Seriously, 58% of North Carolina voters can fuck right off.

And finally, airport security screeners in Warwick, Rhode Island, found gun parts stashed in a child's stuffed animals. The child's father was shocked by the find, mostly because that meant he'd accidentally left all his heroin at home.

Okay, that's it! See you tomorrow! Unless you voted for North Carolina's Amendment One, in which case you can fuck right off!

Wednesday, July 27, 2011

Thursday Morning Monologue - July 28, 2011

Welcome to Thursday! Let's get this over with.

The United Kingdom this week formally announced they would be recognizing a group of Libyan rebels as the legitimate government of Libya. Good news, everyone! Whenever the U.K. weighs in on governmental legitimacy in Africa, things always turn out great. So, judging by past successes, this whole Libyan mess should be resolved in just about... never.

In sadder news, unless you're Libyan, the historic "Ben Franklin" Post Office in Philadelphia may be closing due to budget cuts. Fortunately, residents will still be serviced by Ye Olde Fede Exprefse.

Speaking of historic relics, 3,000 Roman coins were found in British field near the site of an ancient Roman laundromat.

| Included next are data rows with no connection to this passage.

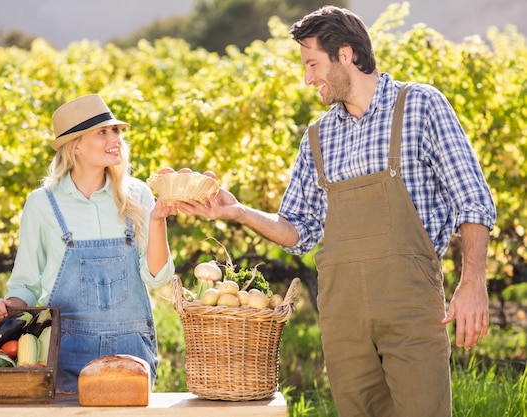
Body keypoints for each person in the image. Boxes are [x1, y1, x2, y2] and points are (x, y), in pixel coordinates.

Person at [174, 6, 496, 417]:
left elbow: (473, 198)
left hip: (410, 307)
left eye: (313, 64)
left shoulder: (419, 106)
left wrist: (473, 283)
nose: (308, 78)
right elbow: (298, 231)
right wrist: (238, 212)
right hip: (343, 317)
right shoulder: (317, 136)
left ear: (346, 55)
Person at [0, 94, 176, 393]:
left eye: (116, 131)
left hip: (131, 350)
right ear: (76, 146)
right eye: (102, 132)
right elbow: (26, 286)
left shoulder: (137, 195)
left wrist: (158, 220)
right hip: (65, 349)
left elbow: (157, 277)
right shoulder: (43, 204)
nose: (116, 139)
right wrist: (5, 307)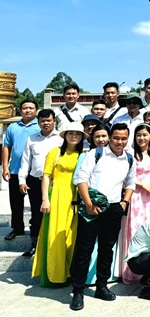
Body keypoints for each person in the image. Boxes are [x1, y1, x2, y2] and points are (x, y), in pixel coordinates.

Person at [70, 123, 135, 311]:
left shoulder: (129, 158)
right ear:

Speaking of historic relics, Hugh Hefner's ex, Crystal Harris, went on the radio this week and said that her time with Hef was mostly sexless. She claimed that they'd only done it once, very quickly, and that she'd never seen him naked. Sounds like Hef's been cribbing from my college playbook!

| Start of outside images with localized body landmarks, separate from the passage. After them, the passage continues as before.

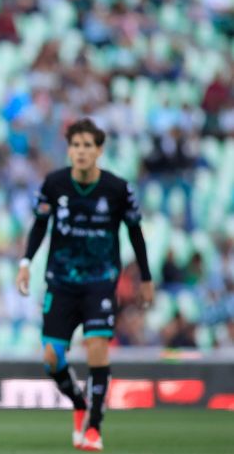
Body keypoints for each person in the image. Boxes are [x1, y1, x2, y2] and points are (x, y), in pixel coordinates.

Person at [16, 118, 154, 452]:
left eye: (87, 146)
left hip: (100, 283)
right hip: (60, 283)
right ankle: (79, 402)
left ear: (99, 150)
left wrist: (146, 277)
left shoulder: (118, 189)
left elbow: (135, 231)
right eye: (75, 145)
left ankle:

A family in North Carolina made news this week when they won the lottery for the third time. When asked if they felt they were exceptionally lucky, they said, "no, we still live in North Carolina."

In medical news, a man recently attempted to perform hernia surgery on himself using only a butter knife. See, this is what happens when Bear Grylls gets bored. And where's Obama-care when it comes to the clinically insane, isolated hernia-sufferer? Hmm? Where's his personal mandate? Seriously, though, society has failed this guy on at least three levels, as far as I can tell. Four, if you count blog-mockery.

In international political news, a group of female U.S. Senators are lobbying the Saudi Arabian government to lift the country's ban on female drivers. 'Cause if there's one thing reactionary, hard-line Islamic fundamentalists love, it's a bunch of American women telling them their business. Just like a woman. Am I right, fellas?

And lastly, a public service announcement. They made a movie based on the board game Battleship®. So remember, there's no longer such a thing as a stupid idea.

Okay, yeah, that's all you get from me this week. Come back tomorrow for a smorgasbord of jokes from Spencer, and I'll see you again on Monday.

Till then, as always, have a great day!